Bugzilla – Bug 3736
0 TTL domains stuck on SERVFAIL unless manually flushed with serve-expired on
Last modified: 2018-03-13 17:04:41 CET
Config: serve-expired: yes 1) Query comes in for a foo.bar 2) Recursive lookup is performed. TTL is 0. Therefore, foo.bar is not cached ====== Upstream server goes down ====== 3) Query comes in for foo.bar. 4) Recursive lookup returns SERVFAIL. This is cached. ====== Upstream server is back up ====== 5) Query comes in for foo.bar. 6) serve_expired the SERVFAIL. Trigger a prefetch. 7) Upstream returns 0 TTL, therefore the cached SERVFAIL is not overwritten. Client always gets a SERVFAIL unless it is manually flushed from cache.
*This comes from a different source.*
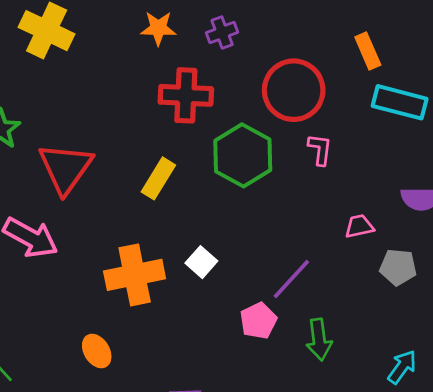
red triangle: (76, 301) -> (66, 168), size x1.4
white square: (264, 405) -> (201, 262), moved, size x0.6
Hi Saksham, Yes, I saw your email. The fix is much more complicated than you suggest, and I am in the middle of the 1.7.0 release. Thanks for the report, it looks like a subtle problem with caching. Best regards, Wouter
Hi Saksham, This patch probably solves the problem, Best regards, Wouter Index: services/cache/dns.c =================================================================== --- services/cache/dns.c (revision 4579) +++ services/cache/dns.c (working copy) @@ -108,6 +108,48 @@ } } +/** delete message from message cache */ +static void +msg_cache_remove(struct module_env* env, uint8_t* qname, size_t qnamelen, + uint16_t qtype, uint16_t qclass, uint16_t flags) +{ + struct query_info k; + hashvalue_type h; + + k.qname = qname; + k.qname_len = qnamelen; + k.qtype = qtype; + k.qclass = qclass; + k.local_alias = NULL; + h = query_info_hash(&k, flags); + slabhash_remove(env->msg_cache, h, &k); +} + +/** remove servfail msg cache entry */ +static void +msg_del_servfail(struct module_env* env, struct query_info* qinfo, + uint32_t flags) +{ + struct msgreply_entry* e; + /* see if the entry is servfail, and then remove it, so that + * lookups move from the cacheresponse stage to the recursionresponse + * stage */ + e = msg_cache_lookup(env, qinfo->qname, qinfo->qname_len, + qinfo->qtype, qinfo->qclass, flags, *env->now, 0); + if(!e) return; + /* we don't check for the ttl here, also expired servfail entries + * are removed. If the user uses serve-expired, they would still be + * used to answer from cache */ + if(FLAGS_GET_RCODE(((struct reply_info*)e->entry.data)->flags) + != LDNS_RCODE_SERVFAIL) { + lock_rw_unlock(&e->entry.lock); + return; + } + lock_rw_unlock(&e->entry.lock); + msg_cache_remove(env, qinfo->qname, qinfo->qname_len, qinfo->qtype, + qinfo->qclass, flags); +} + void dns_cache_store_msg(struct module_env* env, struct query_info* qinfo, hashvalue_type hash, struct reply_info* rep, time_t leeway, int pside, @@ -132,6 +174,12 @@ * which could be useful for delegation information */ verbose(VERB_ALGO, "TTL 0: dropped msg from cache"); free(rep); + /* if the message is SERVFAIL in cache, remove that SERVFAIL, + * so that the TTL 0 response can be returned for future + * responses (i.e. don't get answered by the servfail from + * cache, but instead go to recursion to get this TTL0 + * response). */ + msg_del_servfail(env, qinfo, flags); return; }
Hi Saksham, The issue is solved, with the change below. Thanks for the report! What it does is that it removes SERVFAIL responses from cache when storing a 0TTL response. This will also cause 0TTL responses to be available when serve-expired is not in use when they are blocked by a SERVFAIL response in cache, although that normally would timeout in a couple seconds, with the fix the 0TTL response is available immediately after the 0TTL response has the cachestore routine called. Best regards, Wouter Index: services/cache/dns.c =================================================================== --- services/cache/dns.c (revision 4582) +++ services/cache/dns.c (working copy) @@ -135,7 +135,7 @@ * lookups move from the cacheresponse stage to the recursionresponse * stage */ e = msg_cache_lookup(env, qinfo->qname, qinfo->qname_len, - qinfo->qtype, qinfo->qclass, flags, *env->now, 0); + qinfo->qtype, qinfo->qclass, flags, 0, 0); if(!e) return; /* we don't check for the ttl here, also expired servfail entries * are removed. If the user uses serve-expired, they would still be
Thanks for the quick turnaround! Verified fix.